I am my mother’s child

That statement sounds like something Captain Obvious might say, I know.

But, see, I’m adopted. So genetically, who the hell knows what I was programmed to do? What I know is that my mom has shaped me into the person I am today.

I’ve been struggling for the last couple of weeks trying to get the grass mowed and weedeating done while Sunshine works in the ArkLaTex. I’ve been out here alone trying to deal with the little mouse in the house, the bees that are trying to take over the magic bus, the new job, and creating some crochet items to sell on consignment at a couple of local shops that are interested in them.

I knew that moving out here to the middle of buttfuck nowhere wasn’t going to be easy. I just didn’t know that I’d be doing so much of it alone.

I just don’t know how NOT to do it, even if I am alone. I learned it from my mom.

My dad was sick for many years before he died. Mom raised three kids, she held down a full-time job, she nursed a sick husband, she kept the house clean, she kept her kids fed, she kept up with the yardwork…my mom had to do a lot.

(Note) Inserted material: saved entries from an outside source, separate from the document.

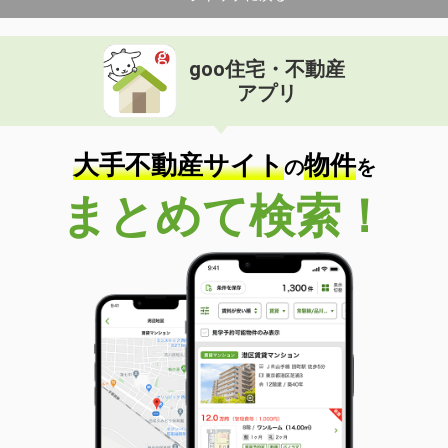
goo住宅・不動産
アプリ
大手不動産サイト
物件
の
を
まとめて検索！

Part of me hasn’t wanted to fuck with the grass. Like, seriously, if Sunshine doesn’t care then why should I? If Sunshine isn’t going to take part in the shit we need to do to thrive out here, then why should I struggle so hard to try to do it alone?

Then I remember my mom pushing a lawnmower until she almost passed out from heatstroke. So I get off my ass and I grab an Amish weedeater and do the best I can with it. I ride the lawnmower until the wheels fall off. I run the weedeater until I just can’t anymore. I figure out how to remove the vent covers and add the wire screen to keep the bees out.

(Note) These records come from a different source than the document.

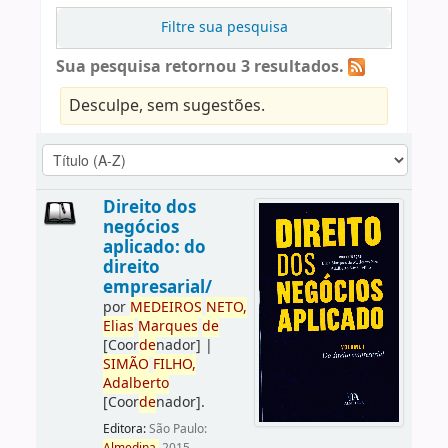
Filtre sua pesquisa
Sua pesquisa retornou 3 resultados.
Desculpe, sem sugestões.
Direito dos
negócios
aplicado: do
direito
empresarial/
por
ME
DE
IROS
NETO,
Elias
Marques
de
[Coor
de
nador]
|
SIMÃO
FILHO,
Adalberto
[Coor
de
nador]
.
Editora:
São Paulo:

Then, when I come inside, so tired I just wanna cry myself to sleep in the floor because I’m tired and I hurt and I’m too dirty to get in the bed, and I see little Mollie sitting there hoping I’ll play with her, I just want to cry harder in the floor. Except my Mom never did that shit. So I get up off my ass and I play with the dog, and then I cook her some dinner. Because that’s what mummys do. Well, mine did.

Here we are, coming up on Father’s Day, and I can’t help but think about the mother that had to be both mom and dad to us three kids.

I wish I could just say “fuck it”. I can’t. My mom never did. And I am my mother’s child.